EXERCISE DESCRIPTION:
Extract the text word for word, beginning at the start of the material and stopping after the line that contains "allen Auflagen enthalten)", and leave out the pictures.

(Extracted data entries)
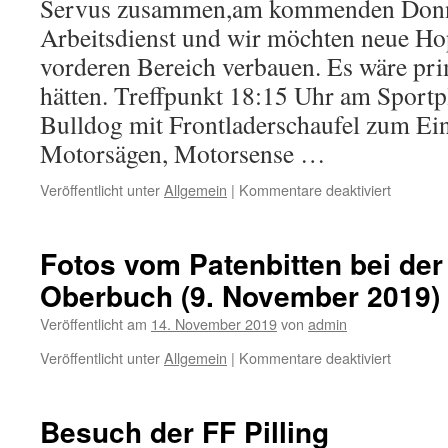
Servus zusammen,am kommenden Donner
Arbeitsdienst und wir möchten neue Ho
vorderen Bereich verbauen. Es wäre pri
hätten. Treffpunkt 18:15 Uhr am Sportpl
Bulldog mit Frontladerschaufel zum Ei
Motorsägen, Motorsense …
für
Veröffentlicht unter
Allgemein
|
Kommentare deaktiviert
Arbeitsdi
am
Sportpla
Fotos vom Patenbitten bei de
Oberbuch (9. November 2019)
Veröffentlicht am
14. November 2019
von
admin
für
Veröffentlicht unter
Allgemein
|
Kommentare deaktiviert
Fotos
vom
Patenbit
Besuch der FF Pilling
bei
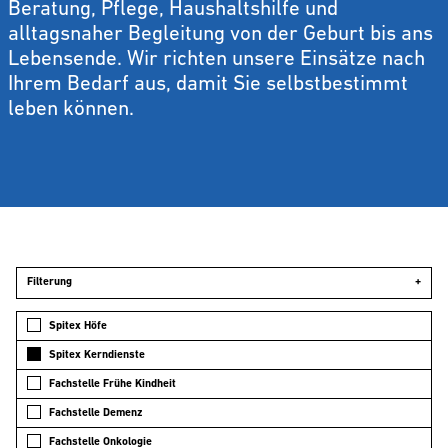
Beratung, Pflege, Haushaltshilfe und
alltagsnaher Begleitung von der Geburt bis ans
Lebensende. Wir richten unsere Einsätze nach
Ihrem Bedarf aus, damit Sie selbstbestimmt
leben können.
Filterung
+
Spitex Höfe
Spitex Kerndienste
Fachstelle Frühe Kindheit
Fachstelle Demenz
Fachstelle Onkologie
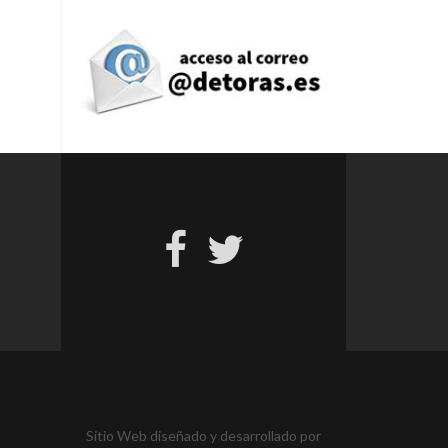
Sitio Web diseñado y desarrollado por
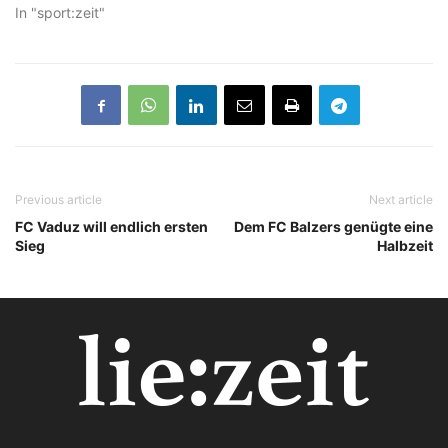
In "sport:zeit"
Previous article
Next article
FC Vaduz will endlich ersten
Dem FC Balzers genügte eine
Sieg
Halbzeit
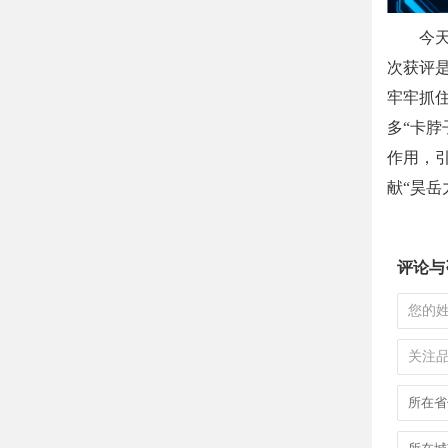
今
次获评
牢牢抓
多“卡脖
作用，
献“昊岳
评论与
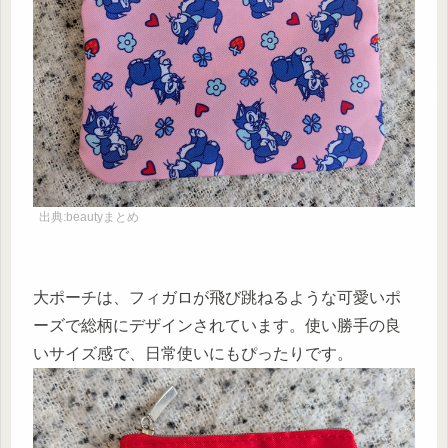
出典:beautyまとめ
大ポーチは、フィガロが飛び跳ねるような可愛いポ
ーズで総柄にデザインされています。使い勝手の良
いサイズ感で、日常使いにもぴったりです。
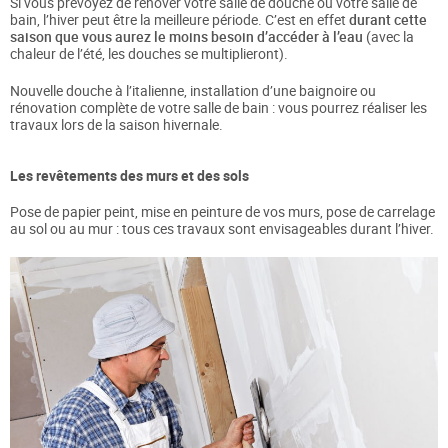
Si vous prévoyez de rénover votre salle de douche ou votre salle de
bain, l’hiver peut être la meilleure période. C’est en effet
durant cette
saison que vous aurez le moins besoin d’accéder à l’eau
(avec la
chaleur de l’été, les douches se multiplieront).
Nouvelle douche à l’italienne, installation d’une baignoire ou
rénovation complète de votre salle de bain : vous pourrez réaliser les
travaux lors de la saison hivernale.
Les revêtements des murs et des sols
Pose de papier peint, mise en peinture de vos murs, pose de carrelage
au sol ou au mur : tous ces travaux sont envisageables durant l’hiver.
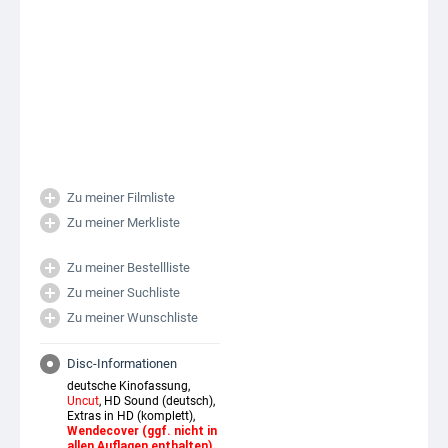
Zu meiner Filmliste
Zu meiner Merkliste
Zu meiner Bestellliste
Zu meiner Suchliste
Zu meiner Wunschliste
Disc-Informationen
deutsche Kinofassung,
Uncut
, HD Sound (deutsch),
Extras in HD (komplett),
Wendecover (ggf. nicht in
allen Auflagen enthalten)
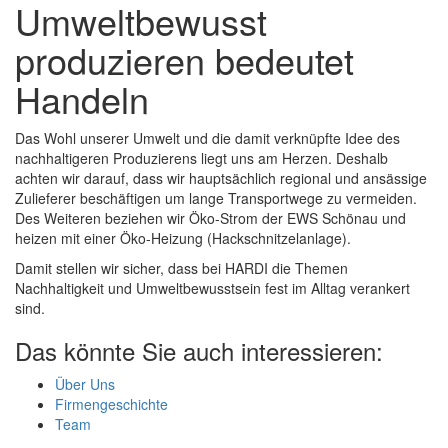
Umweltbewusst
produzieren bedeutet
Handeln
Das Wohl unserer Umwelt und die damit verknüpfte Idee des
nachhaltigeren Produzierens liegt uns am Herzen. Deshalb
achten wir darauf, dass wir hauptsächlich regional und ansässige
Zulieferer beschäftigen um lange Transportwege zu vermeiden.
Des Weiteren beziehen wir Öko-Strom der EWS Schönau und
heizen mit einer Öko-Heizung (Hackschnitzelanlage).
Damit stellen wir sicher, dass bei HARDI die Themen
Nachhaltigkeit und Umweltbewusstsein fest im Alltag verankert
sind.
Das könnte Sie auch interessieren:
Über Uns
Firmengeschichte
Team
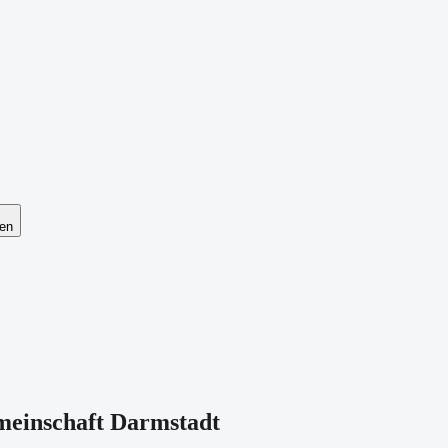
en
meinschaft Darmstadt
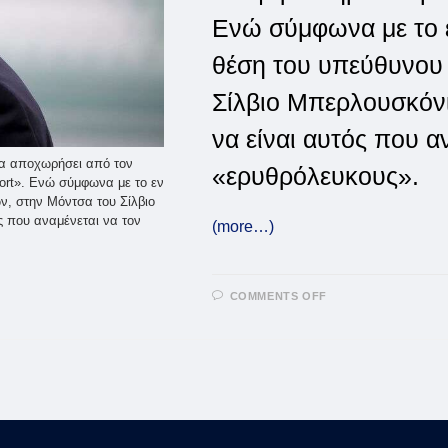
Ενώ σύμφωνα με το ε
θέση του υπεύθυνου
Σίλβιο Μπερλουσκόνι
να είναι αυτός που α
α αποχωρήσει από τον
«ερυθρόλευκους».
ort». Ενώ σύμφωνα με το εν
ν, στην Μόντσα του Σίλβιο
ς που αναμένεται να τον
(more…)
ON
COMMENTS OFF
Ο
ΜΟΝΤΕΣΤΌ
ΦΕΎΓΕΙ
ΑΠΌ
ΤΟΝ
ΟΛΥΜΠΙΑΚΌ
ΓΙΑ
ΝΑ
ΠΆΕΙ
ΣΤΗΝ
ΜΌΝΤΣΑ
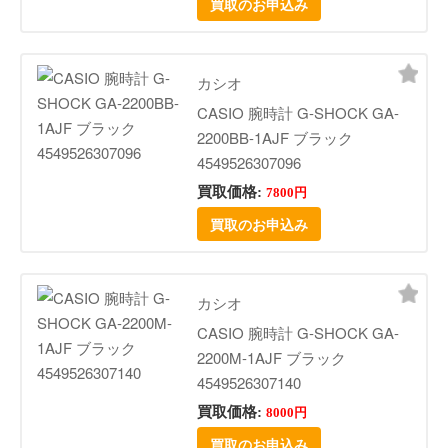
買取のお申込み
カシオ
CASIO 腕時計 G-SHOCK GA-
2200BB-1AJF ブラック
4549526307096
買取価格:
7800円
買取のお申込み
カシオ
CASIO 腕時計 G-SHOCK GA-
2200M-1AJF ブラック
4549526307140
買取価格:
8000円
買取のお申込み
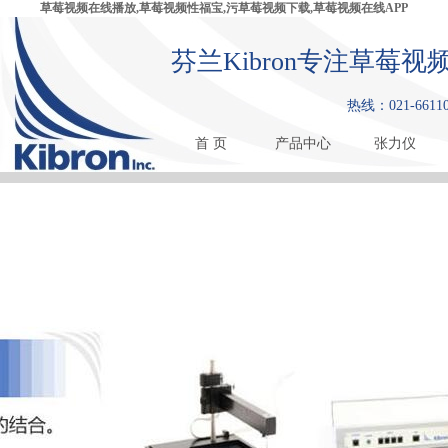
草莓视频在线播放,草莓视频性福宝,污草莓视频下载,草莓视频在线APP
芬兰Kibron专注草莓
热线：021-66110
首 页
产品中心
张力仪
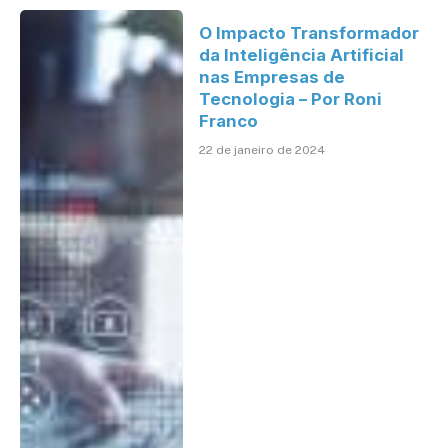
O Impacto Transformador
da Inteligência Artificial
nas Empresas de
Tecnologia – Por Roni
Franco
22 de janeiro de 2024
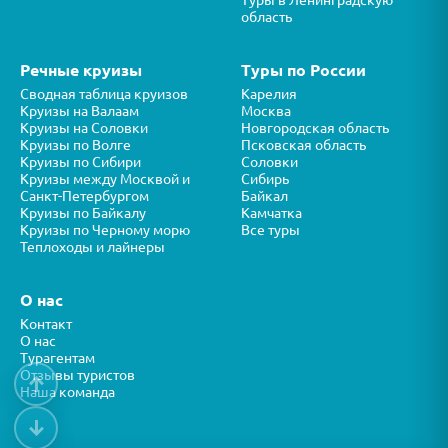
Туры в Ленинградскую
область
Речные круизы
Туры по России
Сводная таблица круизов
Карелия
Круизы на Валаам
Москва
Круизы на Соловки
Новгородская область
Круизы по Волге
Псковская область
Круизы по Сибири
Соловки
Круизы между Москвой и
Сибирь
Санкт-Петербургом
Байкал
Круизы по Байкалу
Камчатка
Круизы по Черному морю
Все туры
Теплоходы и лайнеры
О нас
Контакт
О нас
Турагентам
Отзывы туристов
↑
Наша команда
↓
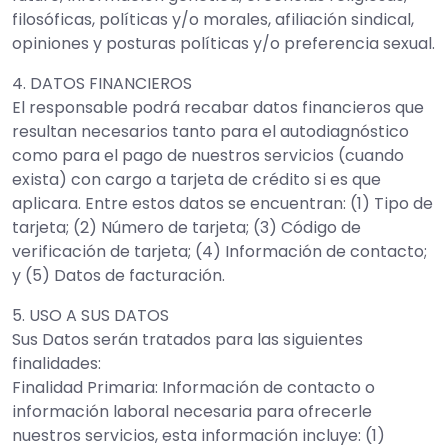
filosóficas, políticas y/o morales, afiliación sindical,
opiniones y posturas políticas y/o preferencia sexual.
4. DATOS FINANCIEROS
El responsable podrá recabar datos financieros que
resultan necesarios tanto para el autodiagnóstico
como para el pago de nuestros servicios (cuando
exista) con cargo a tarjeta de crédito si es que
aplicara. Entre estos datos se encuentran: (1) Tipo de
tarjeta; (2) Número de tarjeta; (3) Código de
verificación de tarjeta; (4) Información de contacto;
y (5) Datos de facturación.
5. USO A SUS DATOS
Sus Datos serán tratados para las siguientes
finalidades:
Finalidad Primaria: Información de contacto o
información laboral necesaria para ofrecerle
nuestros servicios, esta información incluye: (1)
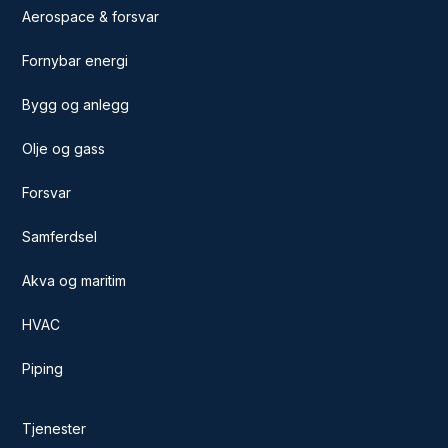
Aerospace & forsvar
Fornybar energi
Bygg og anlegg
Olje og gass
Forsvar
Samferdsel
Akva og maritim
HVAC
Piping
Tjenester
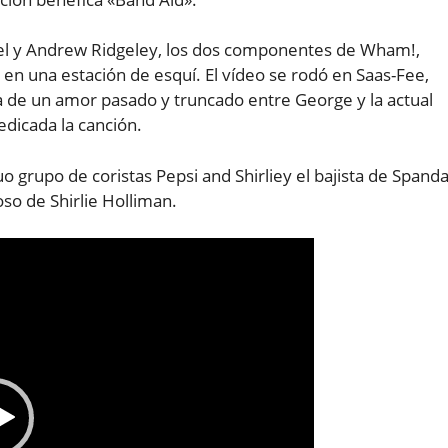
el y Andrew Ridgeley, los dos componentes de Wham!,
 en una estación de esquí. El vídeo se rodó en Saas-Fee,
ia de un amor pasado y truncado entre George y la actual
edicada la canción.
o grupo de coristas Pepsi and Shirliey el bajista de Spand
oso de Shirlie Holliman.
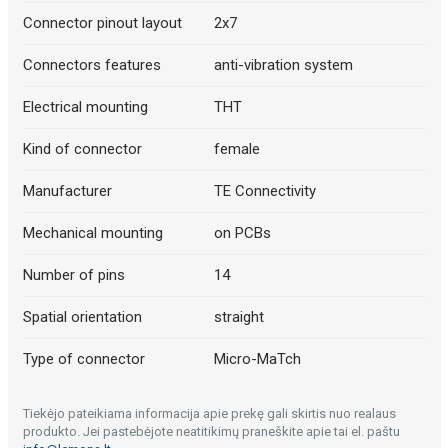
Connector pinout layout
2x7
Connectors features
anti-vibration system
Electrical mounting
THT
Kind of connector
female
Manufacturer
TE Connectivity
Mechanical mounting
on PCBs
Number of pins
14
Spatial orientation
straight
Type of connector
Micro-MaTch
Tiekėjo pateikiama informacija apie prekę gali skirtis nuo realaus
produkto. Jei pastebėjote neatitikimų praneškite apie tai el. paštu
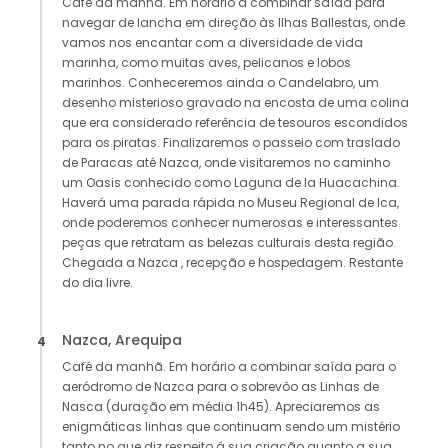
Café da manhã. Em horário a combinar saída para
navegar de lancha em direção às Ilhas Ballestas, onde
vamos nos encantar com a diversidade de vida
marinha, como muitas aves, pelicanos e lobos
marinhos. Conheceremos ainda o Candelabro, um
desenho misterioso gravado na encosta de uma colina
que era considerado referência de tesouros escondidos
para os piratas. Finalizaremos o passeio com traslado
de Paracas até Nazca, onde visitaremos no caminho
um Oasis conhecido como Laguna de la Huacachina.
Haverá uma parada rápida no Museu Regional de Ica,
onde poderemos conhecer numerosas e interessantes
peças que retratam as belezas culturais desta região.
Chegada a Nazca , recepção e hospedagem. Restante
do dia livre.
Nazca, Arequipa
4
Café da manhã. Em horário a combinar saída para o
aeródromo de Nazca para o sobrevôo as Linhas de
Nasca (duração em média 1h45). Apreciaremos as
enigmáticas linhas que continuam sendo um mistério
tanto no que diz respeito á sua criação quanto a sua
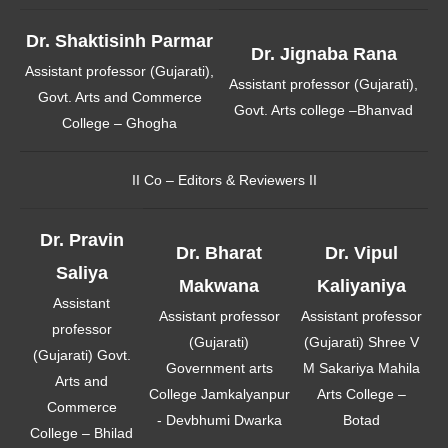
Dr. Shaktisinh Parmar
Dr. Jignaba Rana
Assistant professor (Gujarati),
Assistant professor (Gujarati),
Govt. Arts and Commerce
Govt. Arts college –Bhanvad
College – Ghogha
II Co – Editors & Reviewers II
Dr. Pravin
Dr. Bharat
Dr. Vipul
Saliya
Makwana
Kaliyaniya
Assistant
Assistant professor
Assistant professor
professor
(Gujarati)
(Gujarati) Shree V
(Gujarati) Govt.
Government arts
M Sakariya Mahila
Arts and
College Jamkalyanpur
Arts College –
Commerce
- Devbhumi Dwarka
Botad
College – Bhilad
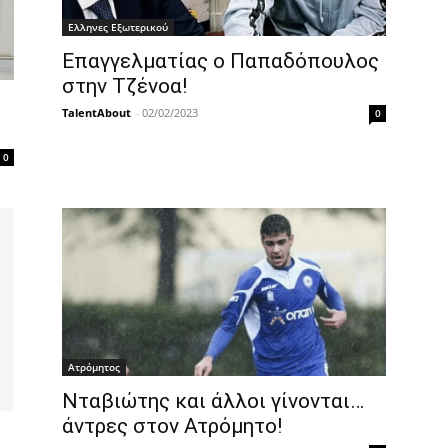
Ελληνες Εξωτερικού
Επαγγελματίας ο Παπαδόπουλος
στην Τζένοα!
TalentAbout
-
02/02/2023
0
0
Ατρόμητος
Νταβιώτης και άλλοι γίνονται…
άντρες στον Ατρόμητο!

OUTPUT:
Servus zusammen,am kommenden Donner
Arbeitsdienst und wir möchten neue Ho
vorderen Bereich verbauen. Es wäre pri
hätten. Treffpunkt 18:15 Uhr am Sportpl
Bulldog mit Frontladerschaufel zum Ei
Motorsägen, Motorsense …
für
Veröffentlicht unter
Allgemein
|
Kommentare deaktiviert
Arbeitsdi
am
Sportpla
Fotos vom Patenbitten bei de
Oberbuch (9. November 2019)
Veröffentlicht am
14. November 2019
von
admin
für
Veröffentlicht unter
Allgemein
|
Kommentare deaktiviert
Fotos
vom
Patenbit
Besuch der FF Pilling
bei
Beratung, Pflege, Haushaltshilfe und
alltagsnaher Begleitung von der Geburt bis ans
Lebensende. Wir richten unsere Einsätze nach
Ihrem Bedarf aus, damit Sie selbstbestimmt
leben können.
Filterung
+
Spitex Höfe
Spitex Kerndienste
Fachstelle Frühe Kindheit
Fachstelle Demenz
Fachstelle Onkologie
Sitio Web diseñado y desarrollado por
In "sport:zeit"
Previous article
Next article
FC Vaduz will endlich ersten
Dem FC Balzers genügte eine
Sieg
Halbzeit
今
次获评
牢牢抓
多“卡脖
作用，
献“昊岳
评论与
出典:beautyまとめ
大ポーチは、フィガロが飛び跳ねるような可愛いポ
ーズで総柄にデザインされています。使い勝手の良
いサイズ感で、日常使いにもぴったりです。
Si vous prévoyez de rénover votre salle de douche ou votre salle de
bain, l’hiver peut être la meilleure période. C’est en effet
durant cette
saison que vous aurez le moins besoin d’accéder à l’eau
(avec la
chaleur de l’été, les douches se multiplieront).
Nouvelle douche à l’italienne, installation d’une baignoire ou
rénovation complète de votre salle de bain : vous pourrez réaliser les
travaux lors de la saison hivernale.
Les revêtements des murs et des sols
Pose de papier peint, mise en peinture de vos murs, pose de carrelage
au sol ou au mur : tous ces travaux sont envisageables durant l’hiver.
Zu meiner Filmliste
Zu meiner Merkliste
Zu meiner Bestellliste
Zu meiner Suchliste
Zu meiner Wunschliste
Disc-Informationen
deutsche Kinofassung,
Uncut
, HD Sound (deutsch),
Extras in HD (komplett),
Wendecover (ggf. nicht in
allen Auflagen enthalten)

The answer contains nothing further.